# EXERCISE DIRECTIONS:
Pull out every line of the records below that contains the string "kern".

# Stored data:

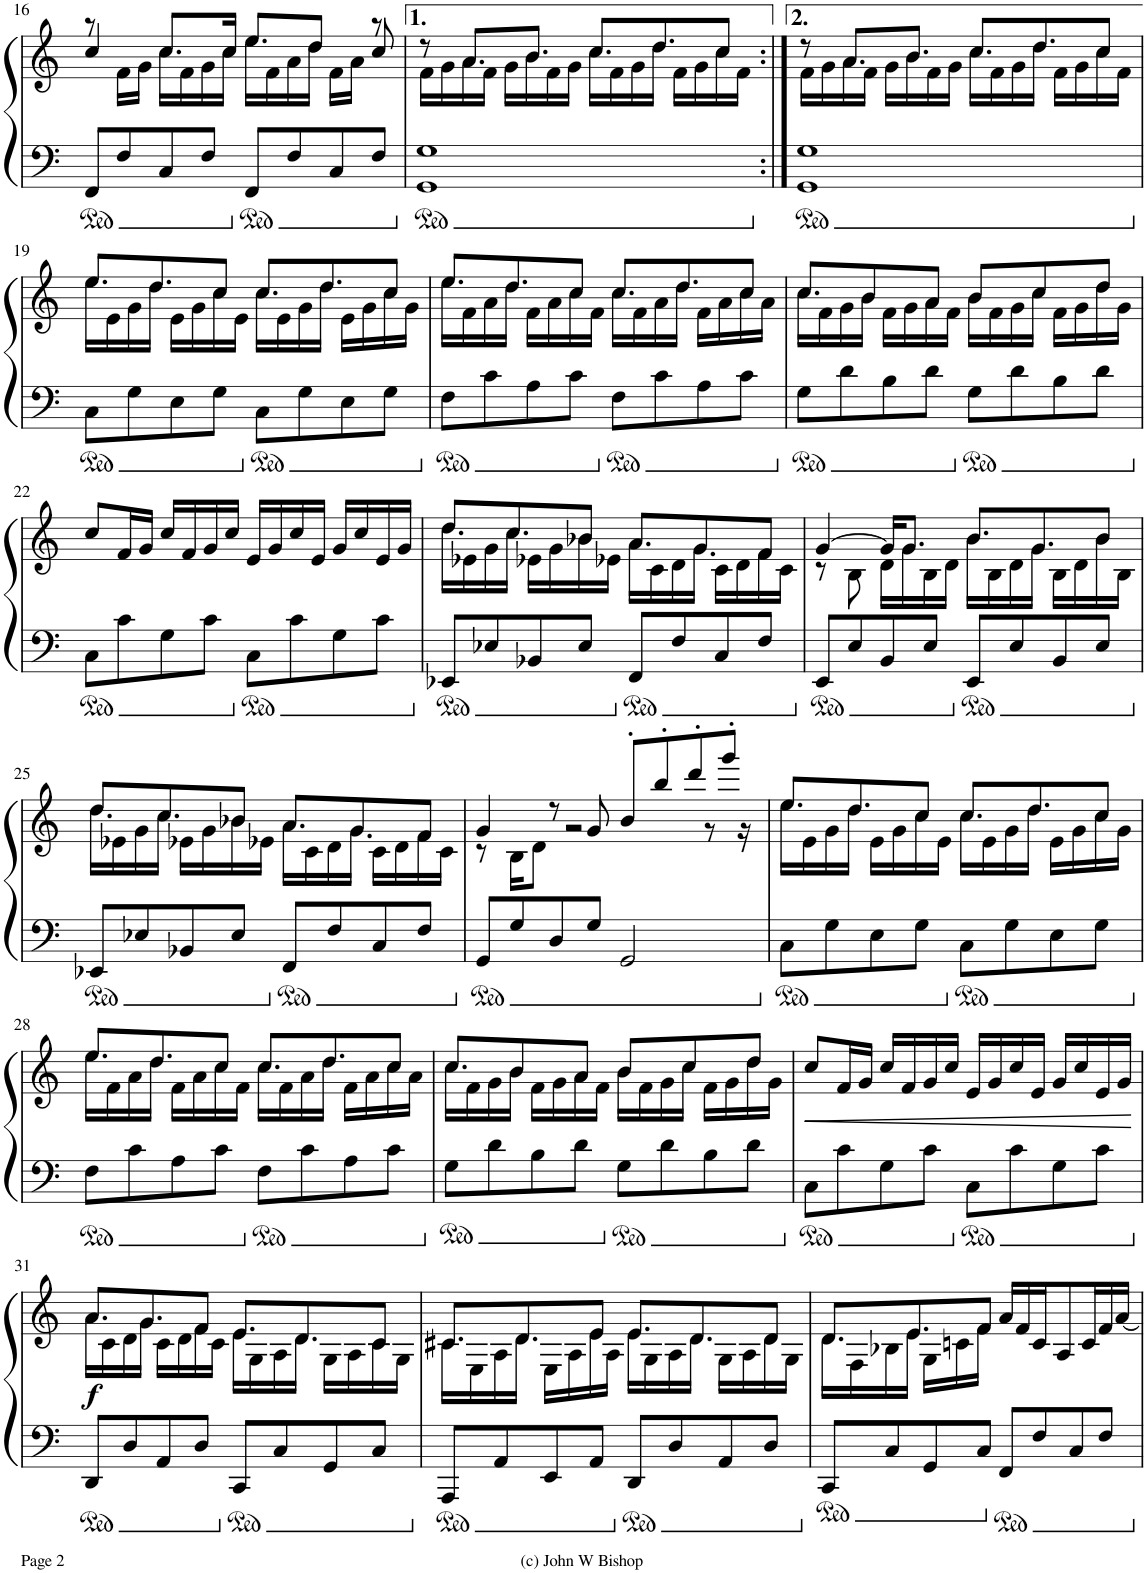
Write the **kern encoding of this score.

**kern	**kern	**dynam
*part1	*part1	*part1
*staff2	*staff1	*staff1/2
*I"Piano, 12 String - IB-079 Combi	*	*
*I'Pno.	*	*
!!LO:PB:g=z
*clefF4	*clefG2	*
*k[]	*k[]	*
*M4/4	*M4/4	*
=16	=16	=16
*	*^	*
8FF/L	8r	4cc/	.
8F/	16f\LL	.	.
.	16g\JJ	.	.
8C/	16cc\LL	8.cc/L	.
.	16f\	.	.
8F/J	16g\	.	.
.	16cc\JJ	16cc/Jk	.
8FF/L	16ee\LL	8.ee/L	.
.	16f\	.	.
8F/	16a\	.	.
.	16dd\JJ	8dd/J	.
8C/	16f\LL	.	.
.	16a\JJ	16ryy	.
8F/J	8r	8cc/	.
=17	=17	=17	=17
1GG 1G	8r	16f\LL	.
.	.	16g\	.
.	8.a/L	16a\	.
.	.	16f\JJ	.
.	.	16g\LL	.
.	8.b/J	16b\	.
.	.	16f\	.
.	.	16g\JJ	.
.	8.cc/L	16cc\LL	.
.	.	16f\	.
.	.	16g\	.
.	8.dd/	16dd\JJ	.
.	.	16f\LL	.
.	.	16g\	.
.	8cc/J	16cc\	.
.	.	16f\JJ	.
=18:|!	=18:|!	=18:|!	=18:|!
1GG 1G	8r	16f\LL	.
.	.	16g\	.
.	8.a/L	16a\	.
.	.	16f\JJ	.
.	.	16g\LL	.
.	8.b/J	16b\	.
.	.	16f\	.
.	.	16g\JJ	.
.	8.cc/L	16cc\LL	.
.	.	16f\	.
.	.	16g\	.
.	8.dd/	16dd\JJ	.
.	.	16f\LL	.
.	.	16g\	.
.	8cc/J	16cc\	.
.	.	16f\JJ	.
!!LO:LB:g=z	!!
=19	=19	=19	=19
8C\L	8.ee/L	16ee\LL	.
.	.	16e\	.
8G\	.	16g\	.
.	8.dd/	16dd\JJ	.
8E\	.	16e\LL	.
.	.	16g\	.
8G\J	8cc/J	16cc\	.
.	.	16e\JJ	.
8C\L	8.cc/L	16cc\LL	.
.	.	16e\	.
8G\	.	16g\	.
.	8.dd/	16dd\JJ	.
8E\	.	16e\LL	.
.	.	16g\	.
8G\J	8cc/J	16cc\	.
.	.	16g\JJ	.
=20	=20	=20	=20
8F\L	8.ee/L	16ee\LL	.
.	.	16f\	.
8c\	.	16a\	.
.	8.dd/	16dd\JJ	.
8A\	.	16f\LL	.
.	.	16a\	.
8c\J	8cc/J	16cc\	.
.	.	16f\JJ	.
8F\L	8.cc/L	16cc\LL	.
.	.	16f\	.
8c\	.	16a\	.
.	8.dd/	16dd\JJ	.
8A\	.	16f\LL	.
.	.	16a\	.
8c\J	8cc/J	16cc\	.
.	.	16a\JJ	.
=21	=21	=21	=21
8G\L	8.cc/L	16cc\LL	.
.	.	16f\	.
8d\	.	16g\	.
.	8.b/	16b\JJ	.
8B\	.	16f\LL	.
.	.	16g\	.
8d\J	8a/J	16a\	.
.	.	16f\JJ	.
8G\L	8.b/L	16b\LL	.
.	.	16f\	.
8d\	.	16g\	.
.	8.cc/	16cc\JJ	.
8B\	.	16f\LL	.
.	.	16g\	.
8d\J	8dd/J	16dd\	.
.	.	16g\JJ	.
*	*v	*v	*
!!LO:LB:g=z
=22	=22	=22
8C\L	8cc/L	.
8c\	16f/L	.
.	16g/JJ	.
8G\	16cc/LL	.
.	16f/	.
8c\J	16g/	.
.	16cc/JJ	.
8C\L	16e/LL	.
.	16g/	.
8c\	16cc/	.
.	16e/JJ	.
8G\	16g/LL	.
.	16cc/	.
8c\J	16e/	.
.	16g/JJ	.
=23	=23	=23
*	*^	*
8EE-X/L	16dd\LL	8.dd/L	.
.	16e-X\	.	.
8E-X/	16g\	.	.
.	16cc\JJ	8.cc/	.
8BB-X/	16e-X\LL	.	.
.	16g\	.	.
8E-/J	16b-X\	8b-/J	.
.	16e-X\JJ	.	.
8FF/L	16a\LL	8.a/L	.
.	16c\	.	.
8F/	16d\	.	.
.	16g\JJ	8.g/	.
8C/	16c\LL	.	.
.	16d\	.	.
8F/J	16f\	8f/J	.
.	16c\JJ	.	.
=24	=24	=24	=24
8EE/L	[4g/	8r	.
8E/	.	8B\	.
8BB/	16g/KL]	16d\LL	.
.	8.g/J	16g\	.
8E/J	.	16B\	.
.	.	16d\JJ	.
8EE/L	8.b/L	16b\LL	.
.	.	16B\	.
8E/	.	16d\	.
.	8.g/	16g\JJ	.
8BB/	.	16B\LL	.
.	.	16d\	.
8E/J	8b/J	16b\	.
.	.	16B\JJ	.
!!LO:LB:g=z	!!
=25	=25	=25	=25
8EE-X/L	16dd\LL	8.dd/L	.
.	16e-X\	.	.
8E-X/	16g\	.	.
.	16cc\JJ	8.cc/	.
8BB-X/	16e-X\LL	.	.
.	16g\	.	.
8E-/J	16b-X\	8b-/J	.
.	16e-X\JJ	.	.
8FF/L	16a\LL	8.a/L	.
.	16c\	.	.
8F/	16d\	.	.
.	16g\JJ	8.g/	.
8C/	16c\LL	.	.
.	16d\	.	.
8F/J	16f\	8f/J	.
.	16c\JJ	.	.
=26	=26	=26	=26
8GG/L	4g/	8r	.
8G/	.	16B\KL	.
.	.	8d\J	.
8D/	8r	.	.
.	.	2r	.
8G/J	8g/	.	.
2GG/	8b'/L	.	.
.	8bb'/	.	.
.	8ddd'/	.	.
.	.	8r	.
.	8ggg'/J	.	.
.	.	16r	.
=27	=27	=27	=27
8C\L	8.ee/L	16ee\LL	.
.	.	16e\	.
8G\	.	16g\	.
.	8.dd/	16dd\JJ	.
8E\	.	16e\LL	.
.	.	16g\	.
8G\J	8cc/J	16cc\	.
.	.	16e\JJ	.
8C\L	8.cc/L	16cc\LL	.
.	.	16e\	.
8G\	.	16g\	.
.	8.dd/	16dd\JJ	.
8E\	.	16e\LL	.
.	.	16g\	.
8G\J	8cc/J	16cc\	.
.	.	16g\JJ	.
!!LO:LB:g=z	!!
=28	=28	=28	=28
8F\L	8.ee/L	16ee\LL	.
.	.	16f\	.
8c\	.	16a\	.
.	8.dd/	16dd\JJ	.
8A\	.	16f\LL	.
.	.	16a\	.
8c\J	8cc/J	16cc\	.
.	.	16f\JJ	.
8F\L	8.cc/L	16cc\LL	.
.	.	16f\	.
8c\	.	16a\	.
.	8.dd/	16dd\JJ	.
8A\	.	16f\LL	.
.	.	16a\	.
8c\J	8cc/J	16cc\	.
.	.	16a\JJ	.
=29	=29	=29	=29
8G\L	8.cc/L	16cc\LL	.
.	.	16f\	.
8d\	.	16g\	.
.	8.b/	16b\JJ	.
8B\	.	16f\LL	.
.	.	16g\	.
8d\J	8a/J	16a\	.
.	.	16f\JJ	.
8G\L	8.b/L	16b\LL	.
.	.	16f\	.
8d\	.	16g\	.
.	8.cc/	16cc\JJ	.
8B\	.	16f\LL	.
.	.	16g\	.
8d\J	8dd/J	16dd\	.
.	.	16g\JJ	.
=30	=30	=30	=30
!	!	!	!LO:HP:b
*	*v	*v	*
8C\L	8cc/L	<
8c\	16f/L	.
.	16g/JJ	.
8G\	16cc/LL	.
.	16f/	.
8c\J	16g/	.
.	16cc/JJ	.
8C\L	16e/LL	.
.	16g/	.
8c\	16cc/	.
.	16e/JJ	.
8G\	16g/LL	.
.	16cc/	.
8c\J	16e/	.
.	16g/JJ	.
.	.	[
!!LO:LB:g=z
=31	=31	=31
*	*^	*
!	!	!	!LO:DY:b
8DD/L	8.a/L	16a\LL	f
.	.	16c\	.
8D/	.	16d\	.
.	8.g/	16g\JJ	.
8AA/	.	16c\LL	.
.	.	16d\	.
8D/J	8f/J	16f\	.
.	.	16c\JJ	.
8CC/L	8.e/L	16e\LL	.
.	.	16G\	.
8C/	.	16A\	.
.	8.d/	16d\JJ	.
8GG/	.	16G\LL	.
.	.	16A\	.
8C/J	8c/J	16c\	.
.	.	16G\JJ	.
=32	=32	=32	=32
8AAA/L	8.c#X/L	16c#\LL	.
.	.	16E\	.
8AA/	.	16A\	.
.	8.d/	16d\JJ	.
8EE/	.	16E\LL	.
.	.	16A\	.
8AA/J	8e/J	16e\	.
.	.	16A\JJ	.
8DD/L	8.e/L	16e\LL	.
.	.	16G\	.
8D/	.	16A\	.
.	8.d/	16d\JJ	.
8AA/	.	16G\LL	.
.	.	16A\	.
8D/J	8d/J	16d\	.
.	.	16G\JJ	.
=33	=33	=33	=33
8CC/L	8.d/L	16d\LL	.
.	.	16F\	.
8C/	.	16B-X\	.
.	8.e/	16e\JJ	.
8GG/	.	16G\LL	.
.	.	16cn\	.
8C/J	8f/J	16f\JJ	.
.	.	2ryy	.
8FF/L	16a/LL	.	.
.	16f/	.	.
8F/	16c/J	.	.
.	8A/	.	.
8C/	.	.	.
.	16c/L	.	.
8F/J	16f/	.	.
.	[16a/JJ	16ryy	.
*	*v	*v	*
=	=	=
*-	*-	*-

# OUTPUT BELOW:
Write the **kern encoding of this score.
**kern	**kern	**dynam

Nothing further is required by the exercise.